Instructions to follow> Nothing but a number is needed here; count the lines of the listing that include "Adhes".
*** Supplied information Section Begins ***
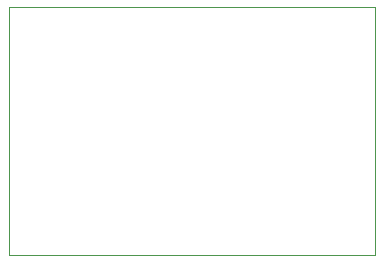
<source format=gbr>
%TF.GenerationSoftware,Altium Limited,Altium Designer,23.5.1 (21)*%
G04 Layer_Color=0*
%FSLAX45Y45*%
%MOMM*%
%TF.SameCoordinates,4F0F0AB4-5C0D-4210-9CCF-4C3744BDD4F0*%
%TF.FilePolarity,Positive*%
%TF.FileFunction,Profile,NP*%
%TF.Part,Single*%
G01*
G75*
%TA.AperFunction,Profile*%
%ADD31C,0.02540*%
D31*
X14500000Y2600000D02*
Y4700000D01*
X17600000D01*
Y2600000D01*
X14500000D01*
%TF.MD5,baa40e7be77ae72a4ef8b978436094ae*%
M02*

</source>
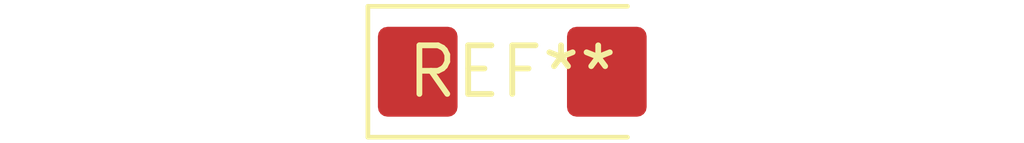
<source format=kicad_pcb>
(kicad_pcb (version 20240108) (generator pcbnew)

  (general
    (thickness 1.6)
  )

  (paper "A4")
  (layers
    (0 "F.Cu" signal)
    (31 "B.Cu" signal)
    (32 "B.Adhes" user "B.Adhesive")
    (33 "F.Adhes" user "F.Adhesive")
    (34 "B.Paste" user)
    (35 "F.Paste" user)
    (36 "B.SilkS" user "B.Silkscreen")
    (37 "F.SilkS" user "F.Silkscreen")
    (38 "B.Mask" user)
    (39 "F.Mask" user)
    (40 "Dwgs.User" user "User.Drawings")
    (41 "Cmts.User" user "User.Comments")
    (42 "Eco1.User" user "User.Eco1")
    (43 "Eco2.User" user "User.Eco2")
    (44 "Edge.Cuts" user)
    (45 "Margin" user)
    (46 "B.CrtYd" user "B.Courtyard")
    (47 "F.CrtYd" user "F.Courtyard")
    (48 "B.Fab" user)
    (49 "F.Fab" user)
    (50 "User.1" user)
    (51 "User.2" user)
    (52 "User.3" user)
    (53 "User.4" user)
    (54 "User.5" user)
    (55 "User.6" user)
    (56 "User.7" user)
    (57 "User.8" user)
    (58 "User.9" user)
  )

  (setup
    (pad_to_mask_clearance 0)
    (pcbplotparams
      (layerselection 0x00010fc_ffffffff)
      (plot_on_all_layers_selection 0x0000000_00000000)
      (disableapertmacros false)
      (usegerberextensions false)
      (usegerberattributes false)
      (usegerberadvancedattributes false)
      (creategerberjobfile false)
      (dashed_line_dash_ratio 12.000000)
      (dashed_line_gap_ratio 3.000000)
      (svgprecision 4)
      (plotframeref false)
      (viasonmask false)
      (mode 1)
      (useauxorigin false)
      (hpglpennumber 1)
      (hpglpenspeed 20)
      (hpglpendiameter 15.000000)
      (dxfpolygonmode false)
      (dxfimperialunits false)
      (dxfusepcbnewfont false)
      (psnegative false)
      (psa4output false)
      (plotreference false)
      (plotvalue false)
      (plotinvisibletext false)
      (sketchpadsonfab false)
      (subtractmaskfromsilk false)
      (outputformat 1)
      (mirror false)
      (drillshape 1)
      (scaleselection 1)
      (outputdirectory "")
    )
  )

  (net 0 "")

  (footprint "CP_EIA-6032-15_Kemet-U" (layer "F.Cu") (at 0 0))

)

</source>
*** Supplied information Section Ends ***
Written response> 2